John went to dinner and had a bill of 2010 dollars. He only has 1,2,5, and 10 dollar bills. How many different ways can he pay for dinner.
Here is one way.
How many ways can we spend 2, 5, and 10 dollar bills using at most 2010 dollars? The 1 dollar bills are used to make up any difference. Include 0 as valid way to spend 2,5,10.
Fix the number of 10 dollar bills as 0. Then we spend at most 2010 dollars with 2 and 5. Fix # of 5s at 0, then # ways is 2010/2+1. Fix # of 5's at 1 then # ways is floor(2005/2)+1. Write the sum.

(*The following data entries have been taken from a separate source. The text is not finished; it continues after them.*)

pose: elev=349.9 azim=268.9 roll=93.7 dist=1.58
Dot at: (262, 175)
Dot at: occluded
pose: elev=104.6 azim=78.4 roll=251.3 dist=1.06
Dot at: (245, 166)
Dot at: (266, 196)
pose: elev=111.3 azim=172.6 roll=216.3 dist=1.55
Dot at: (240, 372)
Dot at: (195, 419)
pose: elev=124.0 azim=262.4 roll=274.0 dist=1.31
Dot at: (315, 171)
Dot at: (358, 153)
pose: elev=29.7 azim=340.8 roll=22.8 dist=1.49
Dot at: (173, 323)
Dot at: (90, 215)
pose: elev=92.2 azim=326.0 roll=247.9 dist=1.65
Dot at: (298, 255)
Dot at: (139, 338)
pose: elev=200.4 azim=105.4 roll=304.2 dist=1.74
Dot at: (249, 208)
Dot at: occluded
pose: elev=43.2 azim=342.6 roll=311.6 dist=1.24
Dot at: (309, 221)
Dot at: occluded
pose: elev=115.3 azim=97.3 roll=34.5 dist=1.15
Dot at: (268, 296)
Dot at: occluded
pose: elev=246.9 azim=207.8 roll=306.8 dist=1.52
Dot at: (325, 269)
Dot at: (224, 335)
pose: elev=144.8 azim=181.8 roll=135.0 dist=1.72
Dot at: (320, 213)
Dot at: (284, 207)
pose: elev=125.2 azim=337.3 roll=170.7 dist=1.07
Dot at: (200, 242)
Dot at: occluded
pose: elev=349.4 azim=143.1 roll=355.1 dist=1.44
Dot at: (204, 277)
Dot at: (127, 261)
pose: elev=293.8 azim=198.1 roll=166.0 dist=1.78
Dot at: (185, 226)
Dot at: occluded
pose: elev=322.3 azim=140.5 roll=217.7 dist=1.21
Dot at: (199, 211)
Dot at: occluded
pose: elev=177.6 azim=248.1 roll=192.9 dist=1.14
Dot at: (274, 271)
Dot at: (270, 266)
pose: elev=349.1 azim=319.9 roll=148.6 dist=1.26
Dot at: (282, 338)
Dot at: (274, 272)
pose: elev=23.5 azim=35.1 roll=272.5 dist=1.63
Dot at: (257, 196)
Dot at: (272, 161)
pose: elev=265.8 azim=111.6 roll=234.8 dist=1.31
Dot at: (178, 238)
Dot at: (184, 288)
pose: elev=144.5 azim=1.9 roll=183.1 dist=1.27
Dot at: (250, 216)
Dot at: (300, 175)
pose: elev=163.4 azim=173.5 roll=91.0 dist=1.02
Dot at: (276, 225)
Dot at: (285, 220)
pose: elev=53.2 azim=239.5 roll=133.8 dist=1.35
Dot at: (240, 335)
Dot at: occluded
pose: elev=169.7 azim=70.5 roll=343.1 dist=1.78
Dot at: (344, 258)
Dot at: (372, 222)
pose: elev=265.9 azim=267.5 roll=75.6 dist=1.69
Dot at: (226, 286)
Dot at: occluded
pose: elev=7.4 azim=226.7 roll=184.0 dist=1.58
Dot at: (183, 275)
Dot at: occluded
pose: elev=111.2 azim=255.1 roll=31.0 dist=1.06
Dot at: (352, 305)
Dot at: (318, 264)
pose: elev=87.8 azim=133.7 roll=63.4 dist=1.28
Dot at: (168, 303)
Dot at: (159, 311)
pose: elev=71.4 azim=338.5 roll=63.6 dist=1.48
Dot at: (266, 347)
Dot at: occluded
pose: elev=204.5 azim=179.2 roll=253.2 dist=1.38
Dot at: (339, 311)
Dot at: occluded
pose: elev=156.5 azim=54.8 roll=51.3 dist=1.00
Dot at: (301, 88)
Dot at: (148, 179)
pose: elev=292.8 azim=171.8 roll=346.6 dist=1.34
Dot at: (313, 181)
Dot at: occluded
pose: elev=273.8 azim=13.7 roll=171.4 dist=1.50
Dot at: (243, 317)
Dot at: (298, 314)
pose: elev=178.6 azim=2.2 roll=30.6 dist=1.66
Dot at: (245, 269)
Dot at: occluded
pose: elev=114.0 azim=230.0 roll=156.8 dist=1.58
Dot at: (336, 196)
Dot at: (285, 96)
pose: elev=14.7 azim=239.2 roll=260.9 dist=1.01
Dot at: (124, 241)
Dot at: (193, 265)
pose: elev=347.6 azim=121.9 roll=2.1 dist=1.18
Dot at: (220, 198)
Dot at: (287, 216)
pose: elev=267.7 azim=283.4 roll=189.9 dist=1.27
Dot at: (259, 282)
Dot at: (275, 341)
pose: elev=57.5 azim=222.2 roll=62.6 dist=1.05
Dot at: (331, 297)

Now fix number of 10 dollar bills as 1. We spend at most 2000 with 2 and 5. Fix # 5 at 0, get 2000/2+1. Etc. Write sum.
Compute sum of sums.
Hello, altamash!
I don't have a solution, just another approach.
John went to dinner and had a bill of 2010 dollars.
He only has one-, two-, five-, and 10-dollar bills.
How many different ways can he pay for dinner?
$\displaystyle \text{Let: }\;\begin{Bmatrix} T &=& \text{number of tens} \\ F &=& \text{number of fives} \\ D &=& \text{number of "deuces"} \\ S &=& \text{number of singles} \end{Bmatrix}$
We have the equaton: . $\displaystyle 10T + 5F + 2D + S \:=\:2010$
. . and we want the number of nonnegative integral solutions.
I'll wait in the car . . .
By the way, what was the main course of John's dinner?
. . White truffles drenched in saffron sauce?
(Or maybe he went to Wendy's and is a big tipper?)
lol soraban, i was wondering what he had for dinner also. The thing is the problem was originally just 2,5, and 10 dollar bills. That was easy because there were no combination of adding 2 and 5 together to make a mulitple of ten. so the solution was 20503. but with the introduction of 1 dollar bills you can add to the two dollar bills and the 5 dollar bills. This will lead to a huger combination, and i don't see a pattern.